CAT7 ist so ne Sache. Ja, die Kabel sind nochmal etwas besser - Problem: die häuslichen Anschlüsse an den Kabelenden ("RJ45") sind dem nicht mehr gewachsen. Sprich ein CAT7-Kabel ist wunderbar - aber auch nicht schneller/besser als ein CAT6 wenn ein RJ45-Anschluss dran ist. Das sind sozusagen Mogelpackungen.

Um einen Vorteil von CAT7 zu haben (bis 40 GBit/s) brauchts GG45-Anschlüsse, und die sind auf absehbare Zeit nur in der Industrie üblich.

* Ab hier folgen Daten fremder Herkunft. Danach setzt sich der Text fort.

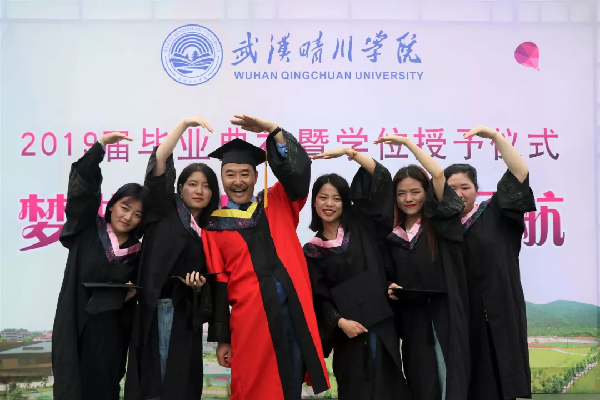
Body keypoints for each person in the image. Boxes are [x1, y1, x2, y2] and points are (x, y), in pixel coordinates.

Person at [202, 114, 330, 400]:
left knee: (291, 383)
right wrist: (222, 339)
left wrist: (274, 131)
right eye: (230, 174)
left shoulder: (277, 201)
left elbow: (298, 176)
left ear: (256, 176)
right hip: (252, 321)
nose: (238, 181)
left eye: (245, 174)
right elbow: (218, 285)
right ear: (221, 178)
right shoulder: (213, 226)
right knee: (253, 387)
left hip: (294, 313)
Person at [303, 147, 412, 400]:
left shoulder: (362, 226)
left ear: (345, 202)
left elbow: (381, 178)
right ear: (314, 202)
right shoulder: (312, 250)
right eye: (323, 197)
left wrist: (348, 152)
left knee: (388, 387)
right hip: (348, 335)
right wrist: (340, 322)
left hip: (381, 324)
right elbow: (319, 296)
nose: (329, 204)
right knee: (354, 387)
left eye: (337, 198)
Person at [124, 117, 221, 400]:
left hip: (185, 316)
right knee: (153, 384)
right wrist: (184, 125)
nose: (199, 191)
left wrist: (198, 286)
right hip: (154, 309)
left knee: (181, 385)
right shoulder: (162, 210)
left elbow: (211, 282)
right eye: (192, 184)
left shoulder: (212, 230)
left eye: (206, 185)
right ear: (179, 187)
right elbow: (160, 159)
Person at [373, 135, 470, 400]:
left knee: (448, 377)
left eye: (415, 192)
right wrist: (390, 287)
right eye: (401, 193)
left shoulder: (440, 225)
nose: (408, 199)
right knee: (420, 379)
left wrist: (407, 144)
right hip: (413, 319)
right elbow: (388, 276)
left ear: (427, 193)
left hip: (444, 314)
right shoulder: (392, 236)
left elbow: (438, 174)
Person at [444, 125, 536, 400]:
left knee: (501, 381)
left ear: (476, 190)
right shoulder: (440, 229)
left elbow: (520, 173)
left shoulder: (494, 213)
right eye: (451, 188)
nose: (459, 193)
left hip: (500, 312)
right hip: (462, 319)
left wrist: (495, 137)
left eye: (465, 187)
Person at [52, 132, 143, 400]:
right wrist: (100, 146)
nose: (128, 217)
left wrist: (130, 296)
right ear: (112, 205)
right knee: (72, 387)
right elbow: (82, 192)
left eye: (138, 214)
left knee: (105, 389)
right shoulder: (88, 230)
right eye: (125, 207)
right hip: (76, 326)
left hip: (110, 338)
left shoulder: (139, 253)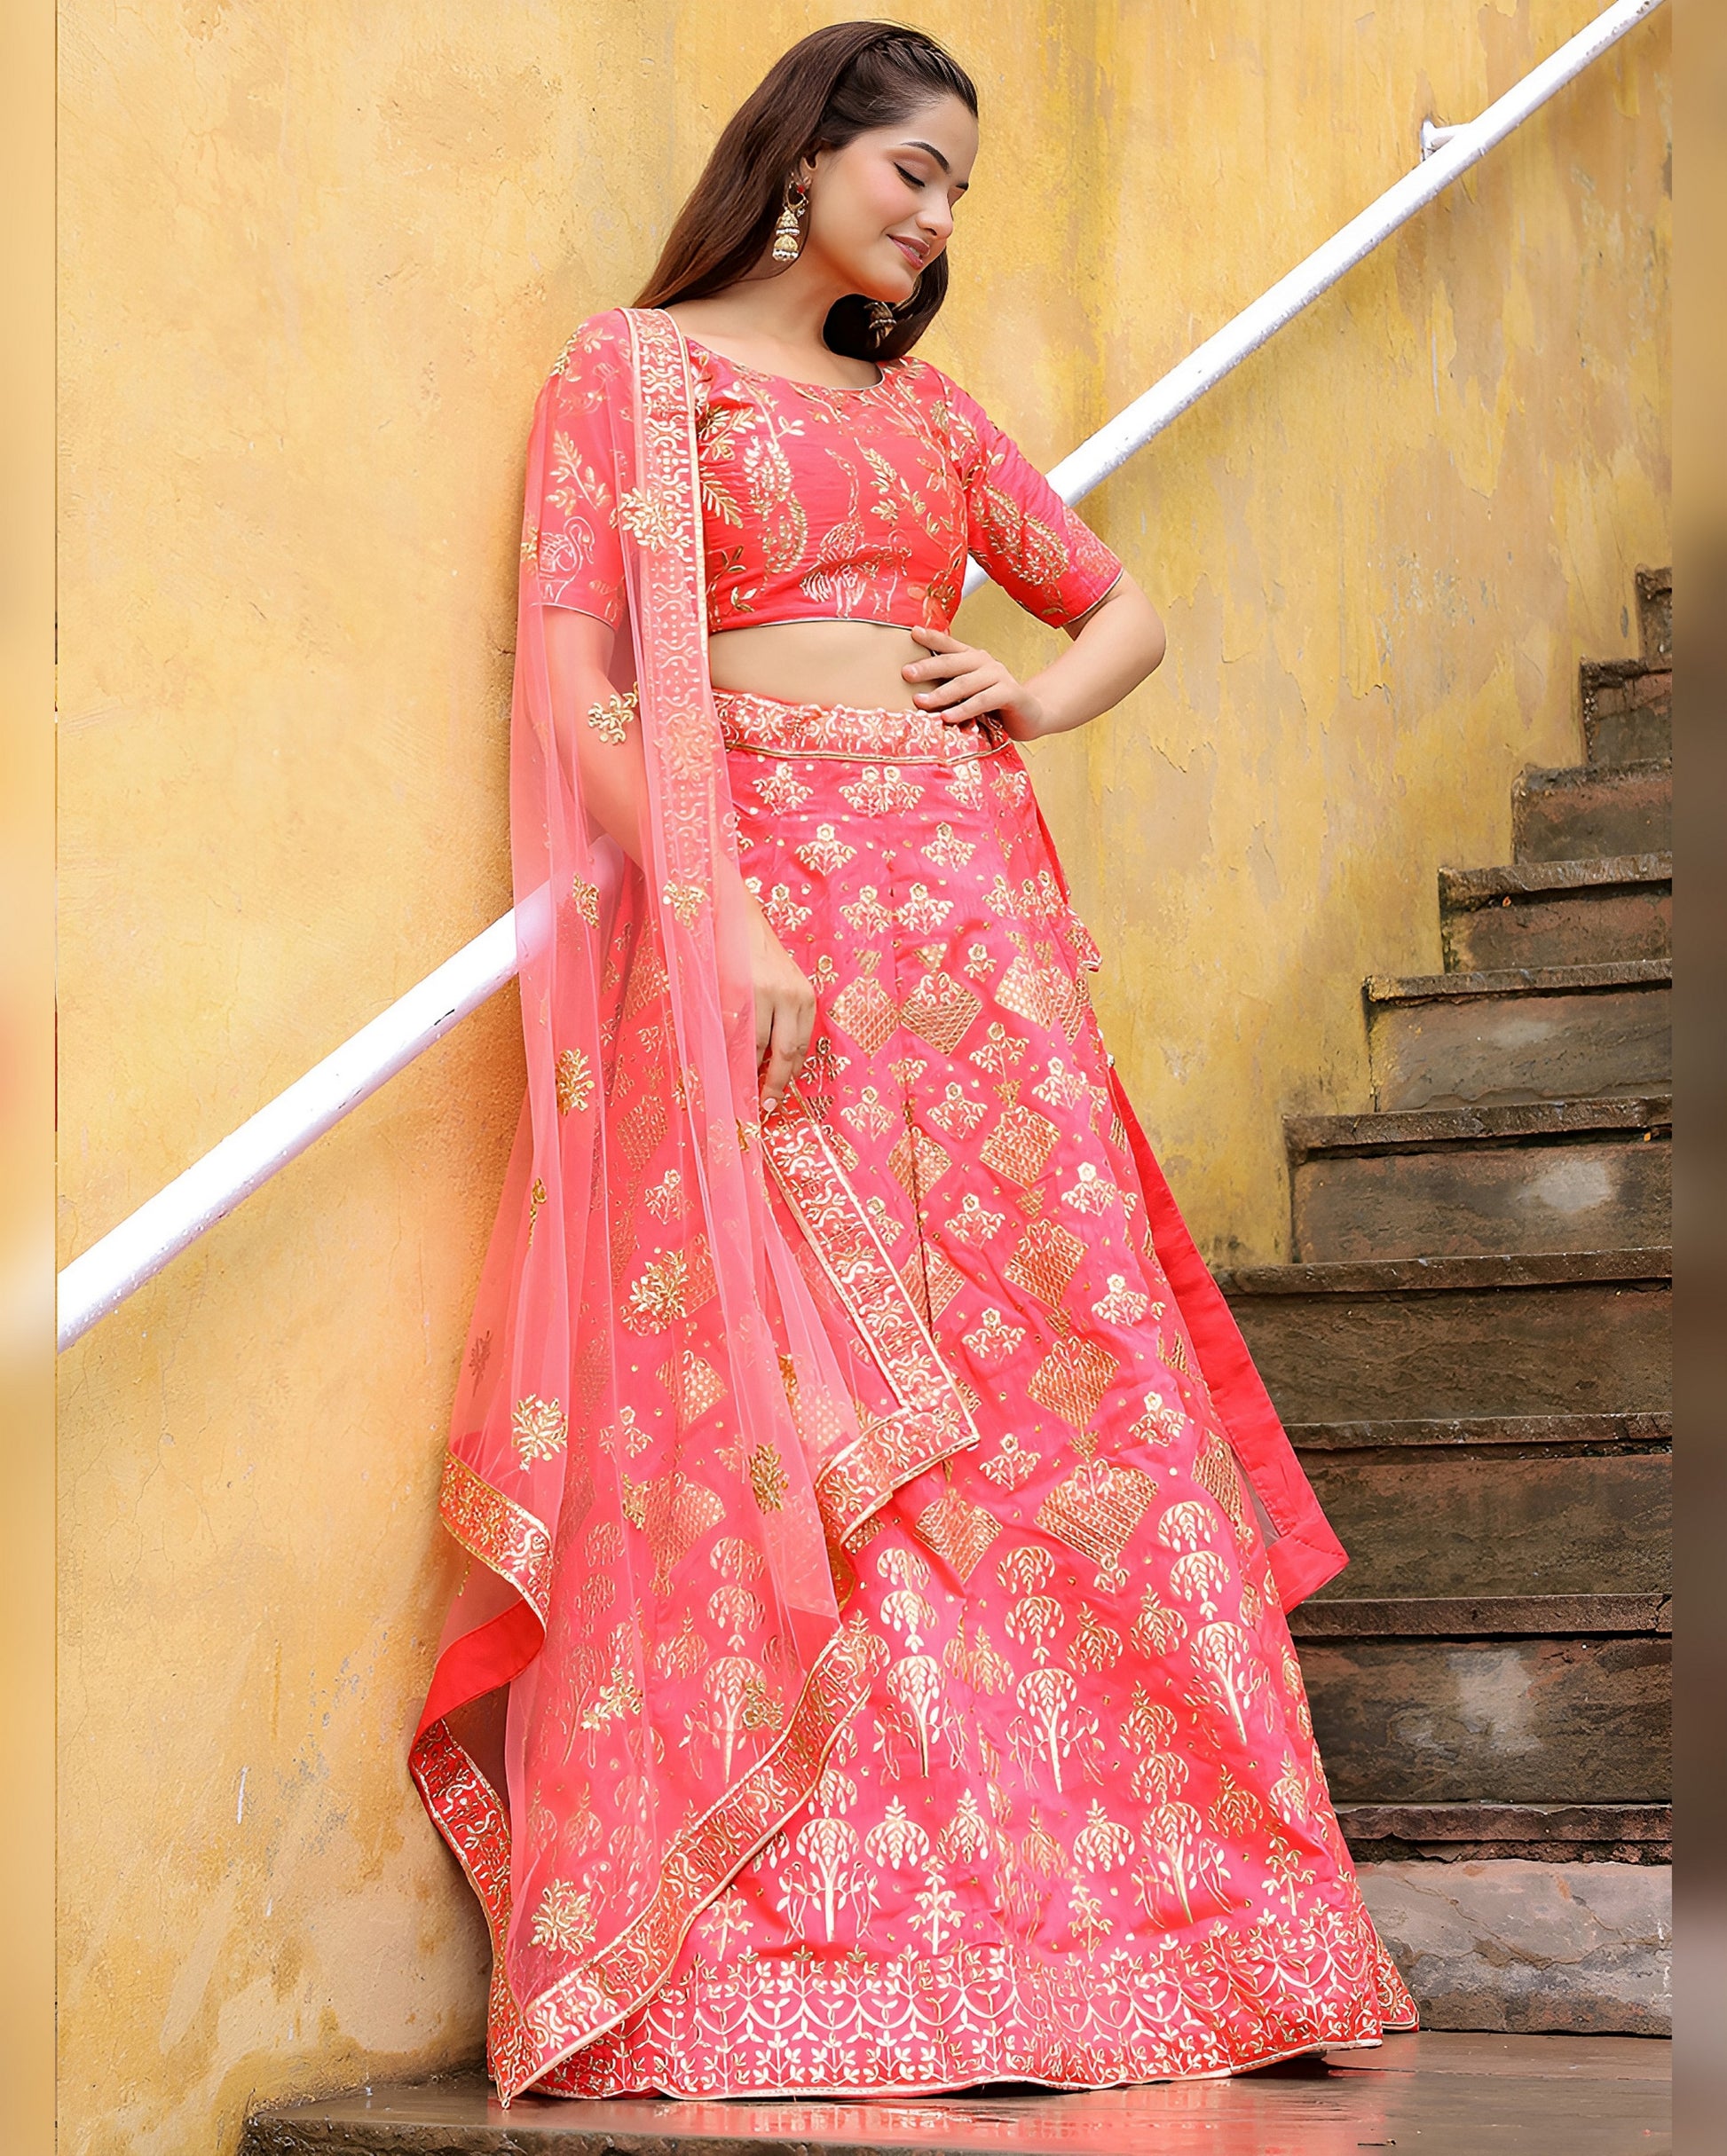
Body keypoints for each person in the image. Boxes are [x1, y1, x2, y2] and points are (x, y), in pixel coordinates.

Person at [411, 20, 1416, 2105]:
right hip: (769, 916)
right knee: (812, 1397)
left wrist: (1034, 701)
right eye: (916, 171)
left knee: (1056, 1382)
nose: (939, 215)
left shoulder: (933, 414)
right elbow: (584, 675)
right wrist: (722, 910)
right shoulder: (636, 376)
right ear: (804, 159)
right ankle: (818, 1917)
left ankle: (1159, 1918)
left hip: (975, 928)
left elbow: (1119, 606)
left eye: (959, 189)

Kurz: Ja, du kannst CAT7-Kabel verlegen und sie an deine (CAT6)RJ45-Dosen klemmen. Es funktioniert - nur bringts nix.


----------



## Lucky_Dani (31. Januar 2018)

*AW: Welches Netzwerkkabel für Hausinstallation?*

Das es geschwindigkeitsmäßig nichts bringt, ist mir klar. Hab nur gelesen das die Cat. 7-Kabel auch  langlebiger,besser abgeschirmt und robuster sind, deshalb dachte ich ist es besser dieses zu verlegen.
Und wenn man mal aufrüsten möchte in vielen Jahren, kann ich ja einfach die Dosen tauschen gegen welche mit dem GG45-Anschluss dachte ich mir.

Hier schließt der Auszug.